Author Kari Sperring pointed that archetypes always appeal, but the reference and interpretation change with the time periods and society. Graham Joyce pointed out there is a vast repository to draw on. But it’s one thing to just rewrite them and another to look at how they reflect our lives now. Recasting myth for contemporary values is where it can be fascinating. Robin Hood is another version of the myth of the wild man of the woods. One version of the myth has Robin using the hood to hide his face.

Graham Joyce continued that for him, the Green Man is a figure representing nature in flux, with a face made of leaves from different seasons. Also the idea of the woods could represent the subconscious mind. The Green Man could then be a male version of the muse figure. (Personal sidetrack, a recent reinterpretation of the Green Man is the DC Comics character Swamp Thing. Although I can just see an academic paper coming up on how Hagrid counts as a wild man of the woods figure.)

Writer, comedian and magician John Lenahan, said that he had researched the Indian rope trick.

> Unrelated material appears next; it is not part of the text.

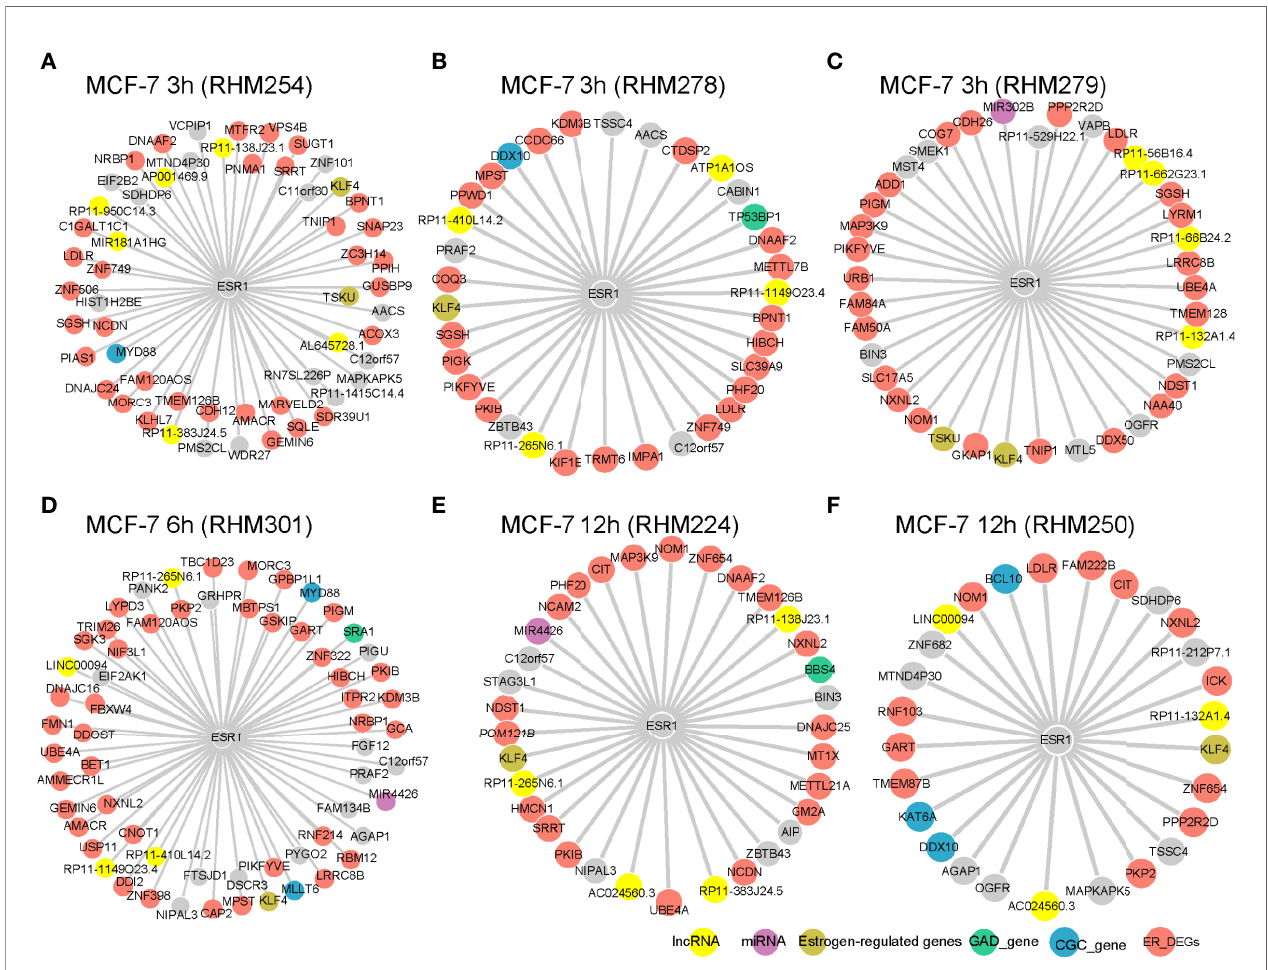
FIGURE 2 | ESR1 interactors in cell-speci fi c RCN. The yellow nodes represent lncRNAs, purple nodes represent miRNAs, green nodes represent GAD genes, blue nodes represent CGC genes, khaki nodes represent estrogen regulated genes, salmon nodes represent DEGs between ER+ vs ER − patients from either TCGA or METABRIC, and gray nodes represent genes with an unknown “ biological ” label. The RCN is shown for the (A) MCF-7 3 h (RHM254), (B) MCF-7 3 h (RHM278), (C) MCF-7 3 h (RHM279), (D) MCF-7 6 h (RHM301), (E) MCF-7 12 h (RHM224), and (F) MCF-7 12 h (RHM250)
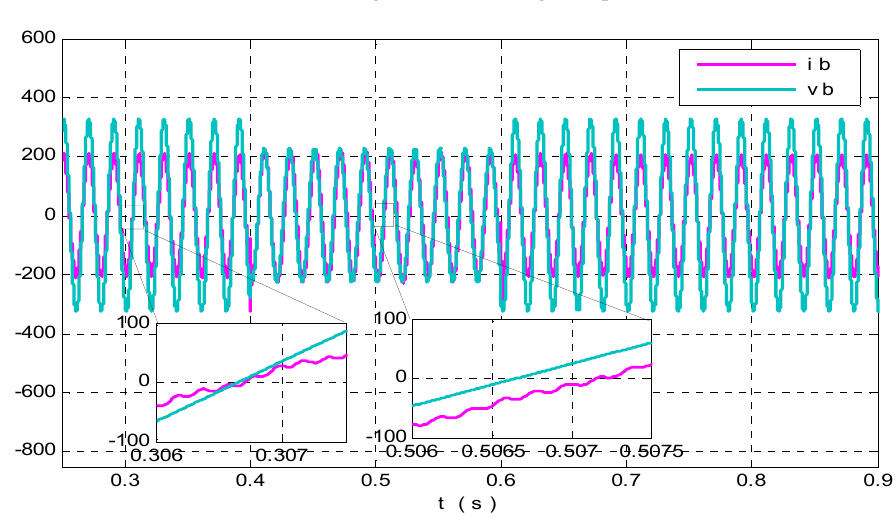
Figure 27. Voltage and current signals (phase b).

He’d found cross-cultural myths of climbing into heaven, such as a Chinese one about stealing peaches.

The discussion moved onto the softening of old folklore in the way it’s used, as has happened sometimes with elves and unicorns. Author Storm Constantine described this as the ‘fuffyfication’ of myths which strips the primal out of them. The conversation them moved onto how in the West, we have become removed from nature. A lot of myths come from when the forest was a dangerous place to go into.

I did decide to book for the World Horror Convention in Brighton in 2010. As I’ve never been there before, the trick is to find all the places to eat around the hotel before the convention starts. I wonder if lots of people are going to home wearing ‘kiss me quick’ hats.

After the convention banquet and the British fantasy awards, there was an attempt to do a panel game, which didn’t quite come off. Then there was a very entertaining show by John Lenahan. I would have liked to have gone to the panel on end of the world stories after that, but I am not really able to stay up past midnight a lot of the time.

The first panel that I saw on Sunday was new writers telling their stories about how they got published. I noted down the advice that you need to be writing stuff that the editors want, so you need to be looking at what’s new and hot. You also need to be committed to writing as some publisher’s want 2 books a year. You also need to a lot more self-publicity and get a website. Good places to start getting noticed with short fiction (although editors don’t want anthologies) are online magazines. It also helps to try and get a good cover for your novel. But if you are good enough, you will get there.

The next panel was discussing the use of Archaeology in fantasy fiction. Mention was made of the tendency of the Victorians to just bring stuff back from overseas. The influence of the Indiana Jones films was a popular topic. There is apparently a joke in archaeology, that if you can’t identify what it’s for, it must be for ritual use.

The final panel discussion was the editor’s perspective on stories written to a theme. These anthologies are popular as they provide some kind of selling point. Apparently there has already been one on the theme of werewolves at Christmas. (I wonder if it was called ‘Ho Ho Howl’?) Editors don’t like it, when a story has been made to fit the submission guidelines, just by changing the names. Some useful advice came up from the panel. Keep covering letters short. Say if you are unpublished. If not, just stick to the most recent credits you have. Don’t get the layout wrong and the make the opening paragaph gripping. Look at the deep structure of the theme; don’t just do a twist at the end. The theme has to drive the narrative. Some editors will want a synopsis of the story in the guidelines. Others will want pitches.

This was the last major event of the convention, after lunch, it was just a case chatting with everybody while they headed back. I didn’t leave until the Monday, so I had the chance to have a look around the Forbidden Planet store there before going.